С восточной и западной стороны конторы раздалось «ура». Это пошли в атаку, как потом выяснилось, наши вторая и четвертая роты.

Опорный пункт фашистов был ликвидирован, контора оказалась снова в наших руках.

Когда командиры собрались в ее подвале, стали уточнять — кто подобрался первым и подорвал пулеметы. Судили, рядили, но обо мне не подумали.

У входа в контору я встретил Николая Логвиненко. Он о чем-то расспрашивал солдат, черкая в своем блокноте. Я понял, что Николай собирает материал для описания боя. И для этого исписал уже не один десяток страничек своим убористым почерком.

Увидев меня, Логвиненко остолбенел, потом схватил за рукав и потащил к командиру роты. Мы спустились в подвал. Старший лейтенант Большешапов оторвался от карты, поднял голову.

Я смотрел на Большешапова с некоторым удивлением. Почему он так пристально всматривался в мое лицо, что хотел спросить?

— Жив! Смотри, живой! — радостно крикнул он.

Я оглянулся: о ком это он?

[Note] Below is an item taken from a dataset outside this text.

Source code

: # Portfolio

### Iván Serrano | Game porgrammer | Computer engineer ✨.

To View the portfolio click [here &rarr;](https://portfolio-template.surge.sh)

А Большешапов выскочил из-за стола, подбежал ко мне, обнял, поцеловал.

— Вася, ведь мы тебя похоронили!

— Посмотри-ка на себя, — сказала медсестра Наташа Твердохлебова и протянула мне уголок зеркальца.

Вид у меня был страшный. Лицо грязное, измазано кровью.

В подвал зашел капитан Котов. Посмотрел на меня, потом на командира роты.

— Что это он, ранен, что ли?

— Нет, товарищ капитан, наш главстаршина с того света вернулся, — ответил с улыбкой Большешапов.

— Идите, приведите себя в порядок, потом расскажете, что с вами произошло, — приказал мне комбат.

В углу подвала стояла большая пожарная бочка с водой. Фашисты, наверное, тоже пользовались водой из этой бочки, и мне не хотелось прикасаться к ней, но делать нечего...

У Николая Логвиненко нашелся станочек для безопасной бритвы, кто-то отыскал лезвие далеко не первой свежести. Помазком послужил лоскут бинта.

Побрился, умылся, пришел к капитану и рассказал все, как было.